[Items listed in a dataset]
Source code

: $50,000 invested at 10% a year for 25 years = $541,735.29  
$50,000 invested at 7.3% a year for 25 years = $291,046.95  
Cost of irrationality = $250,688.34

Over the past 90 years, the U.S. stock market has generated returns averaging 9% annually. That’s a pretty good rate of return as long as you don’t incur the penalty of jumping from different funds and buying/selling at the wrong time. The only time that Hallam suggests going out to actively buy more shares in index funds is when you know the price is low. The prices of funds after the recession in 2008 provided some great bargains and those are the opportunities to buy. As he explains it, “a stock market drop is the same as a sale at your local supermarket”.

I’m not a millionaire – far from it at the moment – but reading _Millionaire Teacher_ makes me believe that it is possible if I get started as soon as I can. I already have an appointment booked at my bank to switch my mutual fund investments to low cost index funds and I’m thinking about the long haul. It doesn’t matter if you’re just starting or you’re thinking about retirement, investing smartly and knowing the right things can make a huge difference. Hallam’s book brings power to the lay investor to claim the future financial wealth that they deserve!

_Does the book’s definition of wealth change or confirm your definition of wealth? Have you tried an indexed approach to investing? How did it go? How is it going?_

- [Exercise]: Print only these lines, please. They run from the start of the entries above to the line containing "Over the past", both ends included, and must match exactly.

- [Task response]:
Source code

: $50,000 invested at 10% a year for 25 years = $541,735.29  
$50,000 invested at 7.3% a year for 25 years = $291,046.95  
Cost of irrationality = $250,688.34

Over the past 90 years, the U.S. stock market has generated returns averaging 9% annually. That’s a pretty good rate of return as long as you don’t incur the penalty of jumping from different funds and buying/selling at the wrong time. The only time that Hallam suggests going out to actively buy more shares in index funds is when you know the price is low. The prices of funds after the recession in 2008 provided some great bargains and those are the opportunities to buy. As he explains it, “a stock market drop is the same as a sale at your local supermarket”.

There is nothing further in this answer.